Fully corrected SPECT images exhibited superior image quality and contrast enhancement compared to schemes with incomplete correction of physical and physiological confounding variables. Partial volume effect (PVE) was considerably reduced resulting in sharp functional boundaries and uniform contrast in the entire myocardium. A limitation of iYang’s approach is the time needed for intensive multi-organ segmentation of CECT. Fully automatic segmentation methods such as atlas-based segmentation approach could minimize this limitation and merits further investigation. Another limitation of this approach is the organ-specific choice of tissue-fraction thresholds, tJ, used to compute regional mean values (Steps 2 and 4, Algorithm 1). Mean values for lung, liver, and background did not vary much with \( t_{\text{J}} \in [0.1 0.99] \). We chose tJ = 0.7 for these regions in all dog studies. For myocardium and LV blood pool, tJ was carefully chosen (subjectively) so that voxels away from organ boundaries are selected for computation of mean values.

New Knowledge Gained

We present, for the first time, a methodological framework for in vivo quantification of IMBV using cardiorespiratory-gated hybrid 99mTc-RBC SPECT/CT imaging. The proposed approach for assessment of IMBV along with the cycle-dependent changes in IMBV has the potential of detecting and quantifying early changes in microvascular function. This approach may uniquely permit the discrimination of obstructive CAD from microvascular disease in the setting of impaired flow reserve. We also demonstrated the importance of corrections of attenuation, scatter, and partial volume errors for improved quantification of IMBV.
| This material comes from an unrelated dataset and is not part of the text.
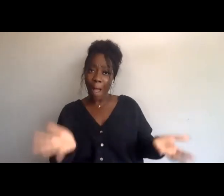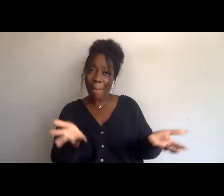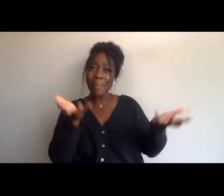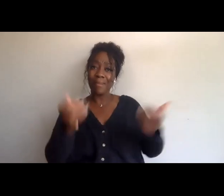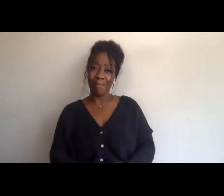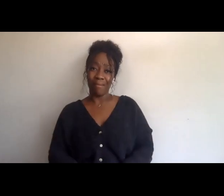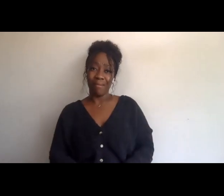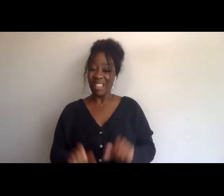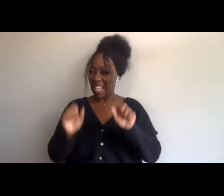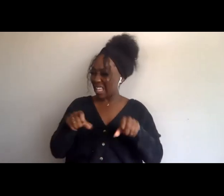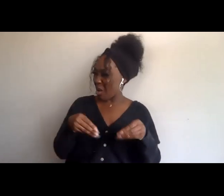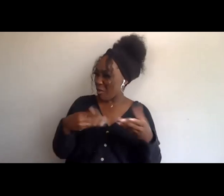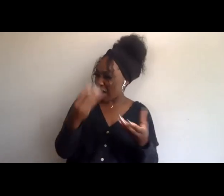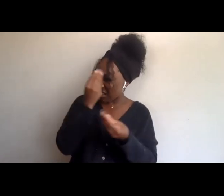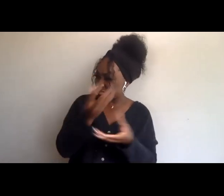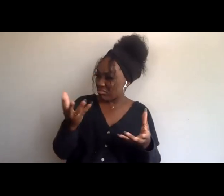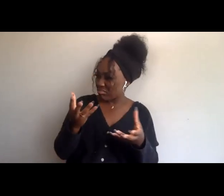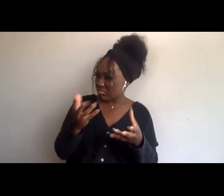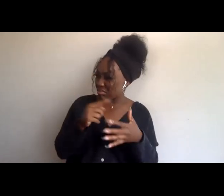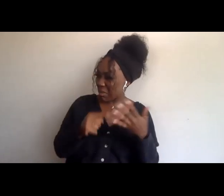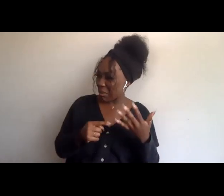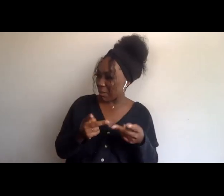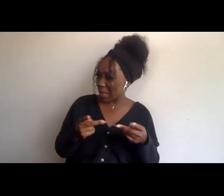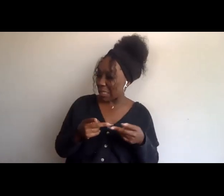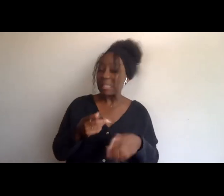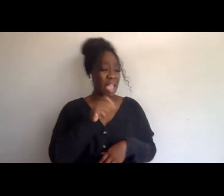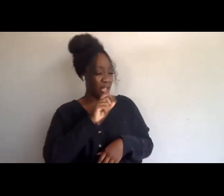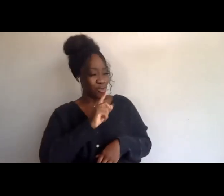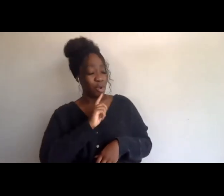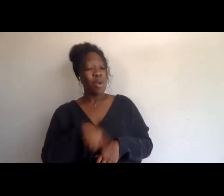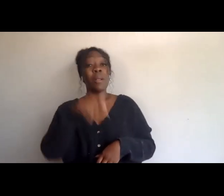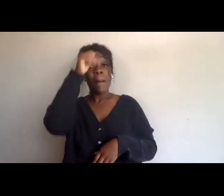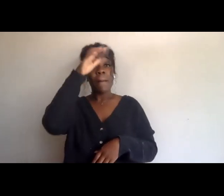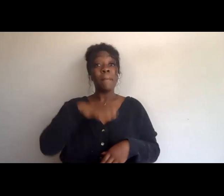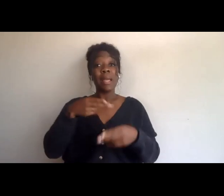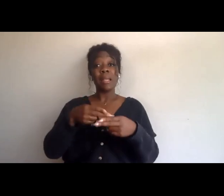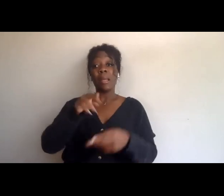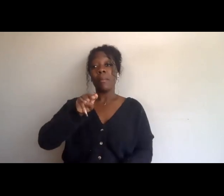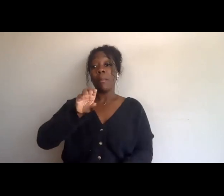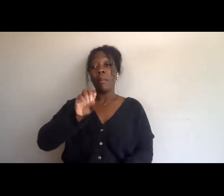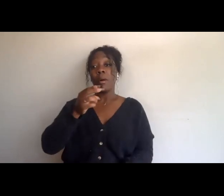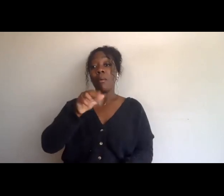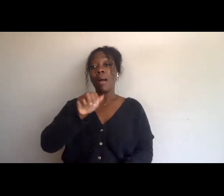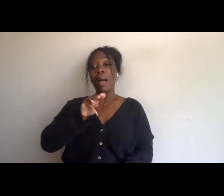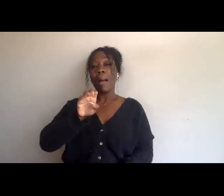Okay, there's a man named Mohammed El-Kurd, which is like a Palestinian activists,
This hybrid 99mTc-RBC SPECT/CT imaging approach may have other additional important clinical implications. For example, equilibrium radionuclide angiography (ERNA) or SPECT imaging following injection of 99Tc-RBC is often performed for evaluation of cardiac dysfunction associated with chemotherapy-induced cardiotoxicity. Unfortunately, the detection of a decrease in cardiac function may be a late manifestation of cardiotoxicity. However, the additional simultaneous evaluation of changes in IMBV or ΔIMBV may provide a unique index of microvascular injury that might precede the development of mechanical dysfunction associated with chemotherapy. Therefore, this SPECT imaging approach may offer advantages over methods that rely only on the assessment of changes in cardiac function for detection of cardiotoxicity.

Conclusions

The feasibility to quantify IMBV and cycle-dependent changes in IMBV in vivo with 99mTc-RBC SPECT/CT imaging was established in a large animal model. We demonstrate that the accurate quantification of IMBV requires the use of anatomic information from adjunctive contrast CT imaging and corrections for cardio-respiratory motion, attenuation, scatter, and partial volume effects.